Statoil has been conducting its slickwater experiments over the last 12 to 18 months, and Langford expects that within the next year he’ll have a better idea as to where and how well slickwater will work for the company’s Williston Basin operations.

Organizing data

On a related matter, because the frack methods perform differently in different areas, Langford said Statoil breaks performance data into a variety of subgroups within different counties. That allows Statoil to make direct, apples-to-apples comparisons, not only with its own data but with data from other operators.

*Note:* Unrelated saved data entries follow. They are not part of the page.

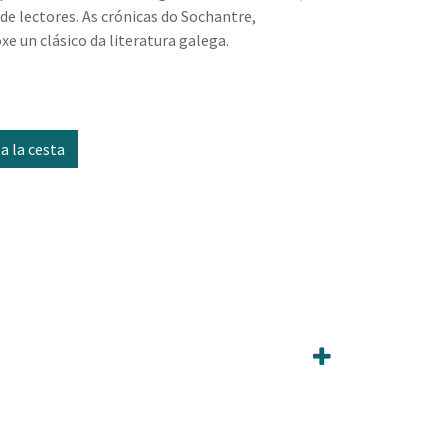
de lectores. As crónicas do Sochantre,
e un clásico da literatura galega.
a la cesta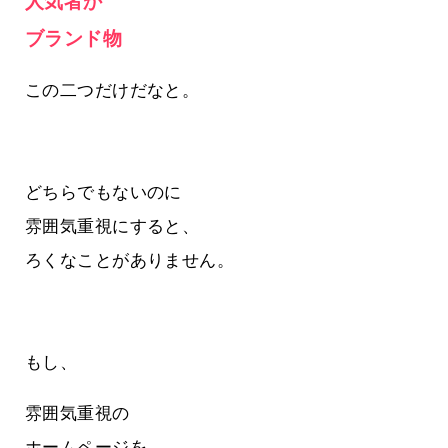
人気者か
ブランド物
この二つだけだなと。
どちらでもないのに
雰囲気重視にすると、
ろくなことがありません。
もし、
雰囲気重視の
ホームページを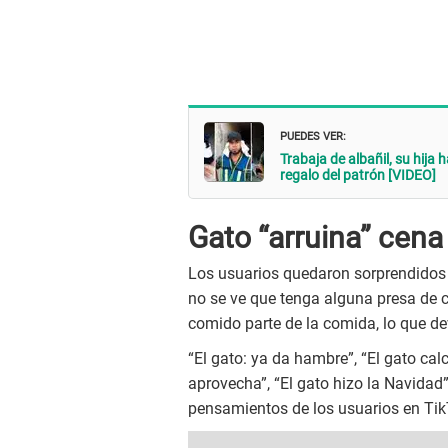
PUEDES VER:
Trabaja de albañil, su hija
regalo del patrón [VIDEO]
Gato “arruina” cena 
Los usuarios quedaron sorprendidos 
no se ve que tenga alguna presa de c
comido parte de la comida, lo que de
“El gato: ya da hambre”, “El gato cal
aprovecha”, “El gato hizo la Navidad”
pensamientos de los usuarios en Tik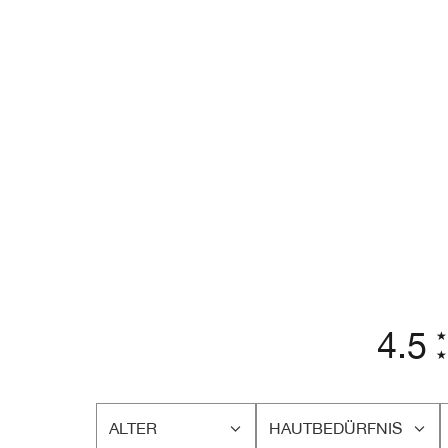
4.5
ALTER
HAUTBEDÜRFNIS
EINE
EINE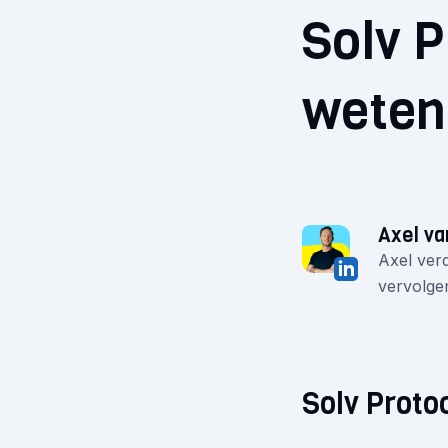
Solv P
weten
Axel va
Axel verd
vervolgen
Solv Proto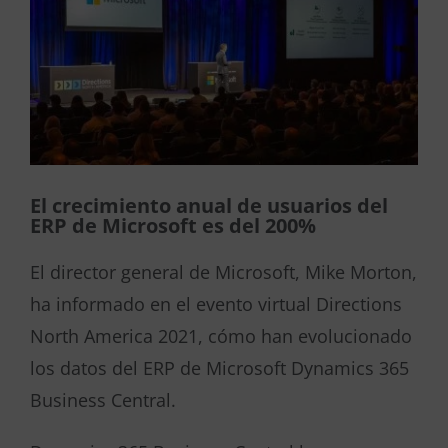
El crecimiento anual de usuarios del
ERP de Microsoft es del 200%
El director general de Microsoft, Mike Morton,
ha informado en el evento virtual Directions
North America 2021, cómo han evolucionado
los datos del ERP de Microsoft Dynamics 365
Business Central.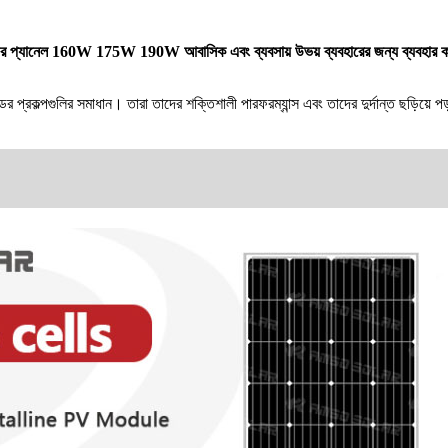
সৌর প্যানেল 160W 175W 190W আবাসিক এবং ব্যবসায় উভয় ব্যবহারের জন্য ব্যবহার ক
ের প্রকল্পগুলির সমাধান। তারা তাদের শক্তিশালী পারফরম্যান্স এবং তাদের দুর্দান্ত ছড়িয়ে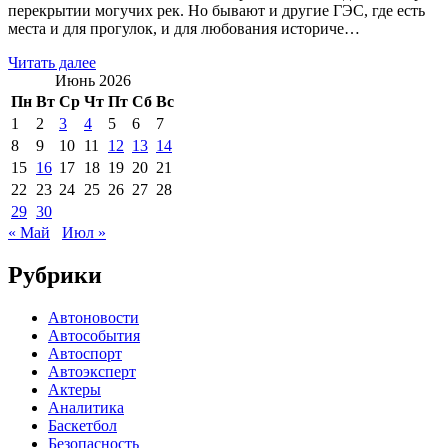
перекрытии могучих рек. Но бывают и другие ГЭС, где есть
места и для прогулок, и для любования историче…
Читать далее
Июнь 2026
Пн
Вт
Ср
Чт
Пт
Сб
Вс
1
2
3
4
5
6
7
8
9
10
11
12
13
14
15
16
17
18
19
20
21
22
23
24
25
26
27
28
29
30
« Май
Июл »
Рубрики
Автоновости
Автособытия
Автоспорт
Автоэксперт
Актеры
Аналитика
Баскетбол
Безопасность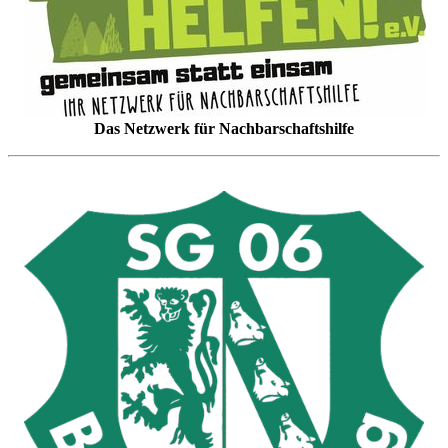
Das Netzwerk für Nachbarschaftshilfe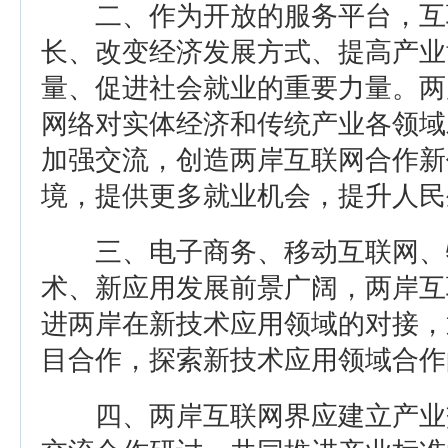
二、作为开放的服务平台，互
长、改变经济发展方式、提高产业
量、促进社会就业的重要力量。两
网络对实体经济和传统产业各领域
加强交流，创造两岸互联网合作新
境，提供更多就业机会，提升人民
三、电子商务、移动互联网、
术、新应用发展前景广阔，两岸互
进两岸在新技术应用领域的对接，
目合作，探索新技术应用领域合作
四、两岸互联网界应建立产业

That process, Langford said, is essential, and noted that farther west into eastern Montana the quality of the basin deteriorates. “So you’ve got to break that down into multiple areas as you move west,” he said. “But you know, your hope is to continue to figure out ways in completion techniques that make those areas economic or more economic.”

Optimum frack stages

Statoil has been experimenting not only with slickwater, but also more generally with various numbers of frack stages.

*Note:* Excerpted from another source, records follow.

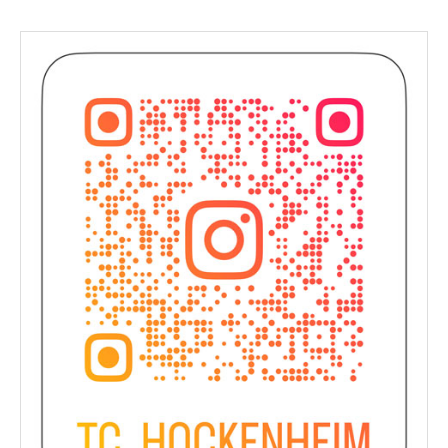
navigation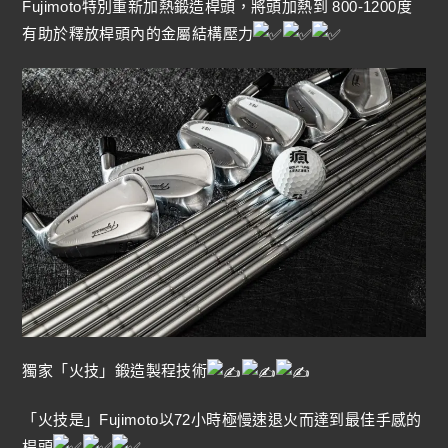
Fujimoto特別重新加熱鍛造桿頭，將頭加熱到 800-1200度
有助於釋放桿頭內的金屬結構壓力
獨家「火技」鍛造製程技術
「火技是」Fujimoto以72小時極慢速退火而達到最佳手感的
桿頭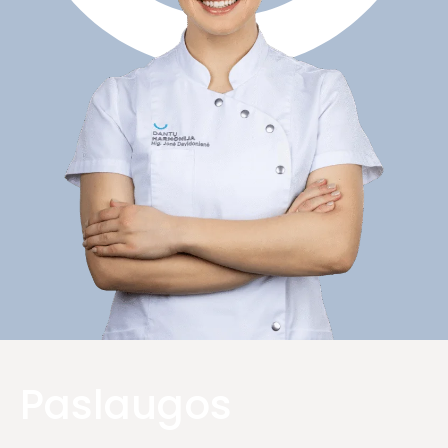
Paslaugos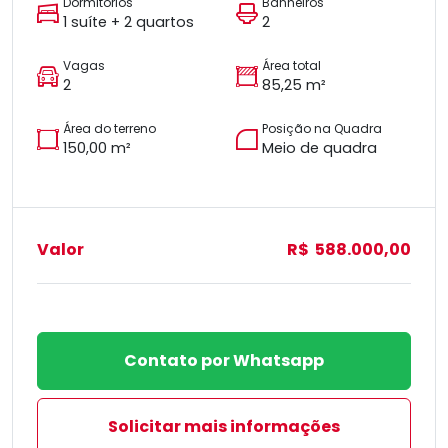
Dormitórios
Banheiros
1 suíte + 2 quartos
2
Vagas
Área total
2
85,25 m²
Área do terreno
Posição na Quadra
150,00 m²
Meio de quadra
Valor
R$ 588.000,00
Contato por Whatsapp
Solicitar mais informações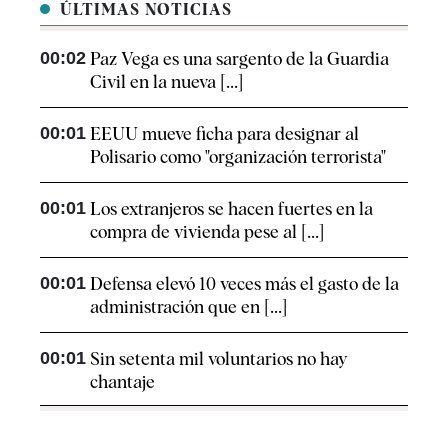
ÚLTIMAS NOTICIAS
00:02
Paz Vega es una sargento de la Guardia
Civil en la nueva [...]
00:01
EEUU mueve ficha para designar al
Polisario como "organización terrorista"
00:01
Los extranjeros se hacen fuertes en la
compra de vivienda pese al [...]
00:01
Defensa elevó 10 veces más el gasto de la
administración que en [...]
00:01
Sin setenta mil voluntarios no hay
chantaje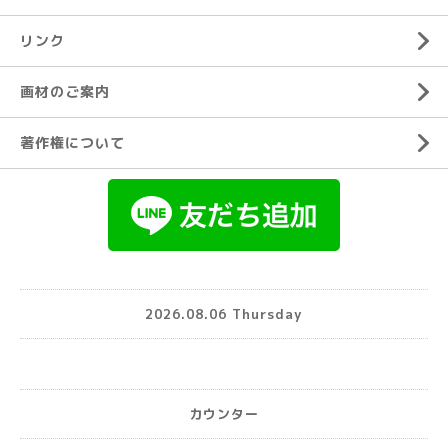
リンク
画材のご案内
著作権について
2026.08.06 Thursday
カウンター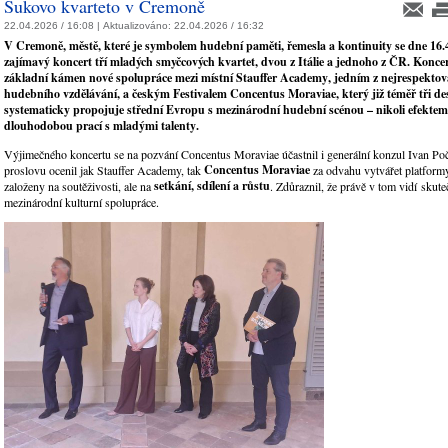
Sukovo kvarteto v Cremoně
22.04.2026 / 16:08 |
Aktualizováno:
22.04.2026 / 16:32
V Cremoně, městě, které je s
ymbolem hudební paměti, řemesla a kontinuity se dne 16.
zajímavý koncert tří mladých smyčcových kvartet, dvou z Itálie a jednoho z ČR. Konce
základní kámen nové spolupráce mezi místní St
auffer Academy
, jedním z nejrespektov
hudebního vzdělávání, a českým F
estivalem Concentus Moraviae
, který již téměř tři des
systematicky propojuje střední Evropu s mezinárodní hudební scénou – nikoli efektem,
dlouhodobou prací s mladými talenty
.
Výjimečného koncertu se na pozvání Concentus Moraviae účastnil i generální konzul Ivan P
Concentus Moraviae
proslovu ocenil jak Stauffer Academy, tak
za odvahu vytvářet platformy
setkání, sdílení a růstu
založeny na soutěživosti, ale na
. Zdůraznil, že právě v tom vidí skut
mezinárodní kulturní spolupráce.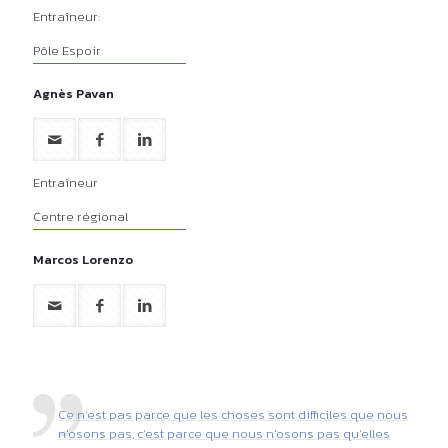
Entraîneur:
Pôle Espoir
Agnès Pavan
Entraîneur
Centre régional
Marcos Lorenzo
Ce n'est pas parce que les choses sont difficiles que nous
n'osons pas, c'est parce que nous n'osons pas qu'elles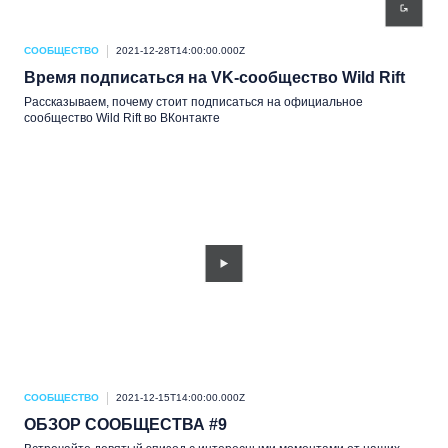
СООБЩЕСТВО
2021-12-28T14:00:00.000Z
Время подписаться на VK-сообщество Wild Rift
Рассказываем, почему стоит подписаться на официальное
сообщество Wild Rift во ВКонтакте
СООБЩЕСТВО
2021-12-15T14:00:00.000Z
ОБЗОР СООБЩЕСТВА #9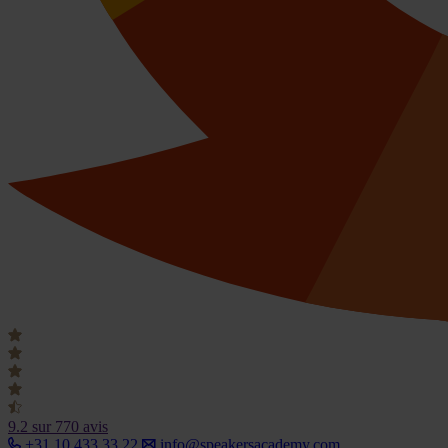
9.2
sur 770 avis
+31 10 433 33 22
info@speakersacademy.com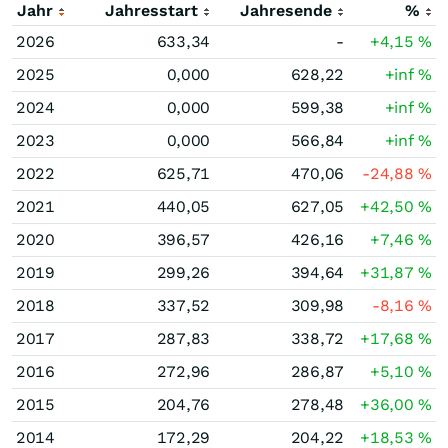
Jahr
Jahresstart
Jahresende
%
2026
633,34
-
+4,15
%
2025
0,000
628,22
+inf
%
2024
0,000
599,38
+inf
%
2023
0,000
566,84
+inf
%
2022
625,71
470,06
-24,88
%
2021
440,05
627,05
+42,50
%
2020
396,57
426,16
+7,46
%
2019
299,26
394,64
+31,87
%
2018
337,52
309,98
-8,16
%
2017
287,83
338,72
+17,68
%
2016
272,96
286,87
+5,10
%
2015
204,76
278,48
+36,00
%
2014
172,29
204,22
+18,53
%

Langford said Statoil has found that 30 to 32 stages using the plug-and-perf method are optimal and that any number beyond that range is not adding much value to the economic performance of a well. “We early-on drove those frack stages way up beyond where anybody ever dreamt and people used to say we were doing too many. And really we ultimately did, but that’s what we were trying to find,” he said, adding that “We think 40 stages using plug-and-perf is too many — 30 to 32 stages is what you should be planning.”

Increasing proppant

Statoil has also been experimenting with increased proppant loads, which Langford said has resulted in increased estimated ultimate recoveries, EURs, because of greater complexity in the fractures near the well bore but not much more frack length as seen by microseismic data. Traditionally Statoil has used nearly exclusively ceramic proppant, except for some 40/70 white sand that it has used as a fluid-loss additive, and a scouring additive, but Langford added that “it doesn’t add to the conductivity and the productivity of the well.”

Statoil philosophy

Statoil’s meticulous and systematic approach to frack experimentation is nothing new for the company. “It’s the same approach we’ve had since day one,” Langford said. “We don’t want to change too many variables and we don’t want to jump out and change what we’re doing that we know works too quickly because you make mistakes.”

And Langford said keeping an open mind is equally as important. “I think our job is to always be open and look for techniques that are better. And right now in certain areas I think slickwater is very promising.”